Importante ressaltar que a Lei 4.866/65, conjuntamente com as alterações trazidas pela lei 8.420/92, e os elementos conexos introduzidos pelo Código Civil de 2.002, de fato, ainda é digna de méritos, em especial quando reconhece e organiza a atividade profissional do representante comercial. No entanto, considerando a evolução provocada principalmente pelos saltos tecnológicos das duas últimas décadas, deve de forma urgente readequar-se a atualidade quanto as proteções concedidas em seu texto.

A representação comercial autônoma é uma atividade profissional, não eventual (exercida de forma contínua), não subordinada (que não está sob ordens) e que pode ser desenvolvida tanto por pessoa natural como por pessoa jurídica (seja empresário individual, ou uma sociedade).

Conclui-se desta forma, que o Representante Comercial realiza uma atividade eminentemente mercantil, seja essencialmente comercial, seja de natureza empresarial. Neste sentido a ausência do elemento subordinação é característica intrínseca a sua atividade, denotando autonomia frente ao direito do trabalho, determinando que estas particularidades enquadrem o Representante Comercial no âmbito jurídico contemplado pelo Direito Empresarial e tenham o conteúdo do quê contratado discutido sob o prisma de regras contratuais.

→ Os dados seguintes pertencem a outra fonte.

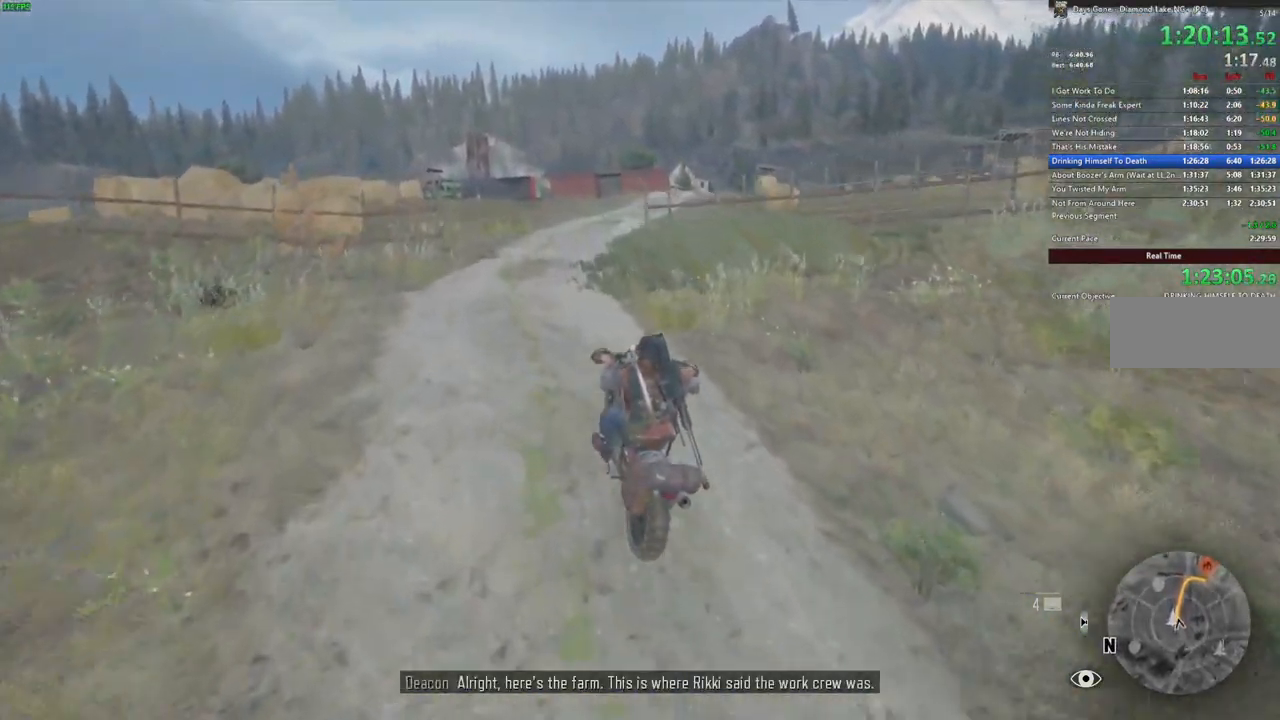
{"keys": ["d", "w"], "mouse": [], "events": [[484, "d", "down"]]}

Esta condição, observada a visão estritamente contratual da representação comercial, implica que a lei em discussão inclusive convirja com a recente reforma trabalhista, evitando pontos de conflito nas relações jurídicas formadas e alcançando a função social da lei, que primeiramente regula o trabalho do Representante pessoa natural com seu desejo e disposição para desenvolver sua atividade, produzindo resultados fruto do seu empenho e competência, e num segundo plano contempla o Representante sociedade empresária detentora de capital, meios de produção e estrutura capaz de produzir um excedente diferenciado de riqueza.

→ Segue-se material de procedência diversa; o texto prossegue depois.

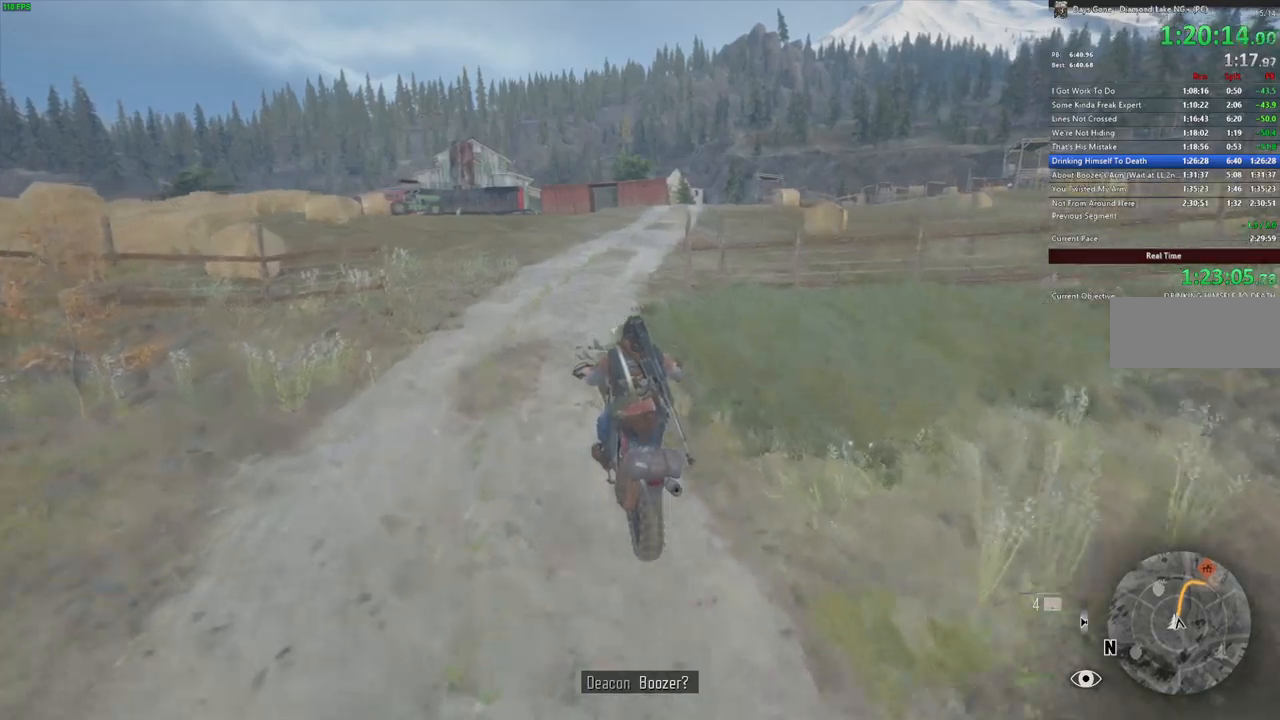
{"keys": ["d", "w"], "mouse": [], "events": [[67, "d", "up"], [184, "d", "down"], [317, "d", "up"], [467, "d", "down"]]}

É neste cenário também que conclui-se, pelo alcance da função social da atividade empresarial, tão desejada pelo novo direito privado, a geração de riqueza através da valorização de um trabalho livre e inovador, que se reflete em benefícios tanto aos sujeitos diretamente envolvidos no contrato de Representação Comercial quanto para a sociedade, que se beneficia com o aprimoramento de forma já bastante conhecida de geração de receita. Se tratada pelo legislador com o devido esmero, ganhará mecanismos seguros que proporcionam a ampliação desta atividade no cenário empresarial.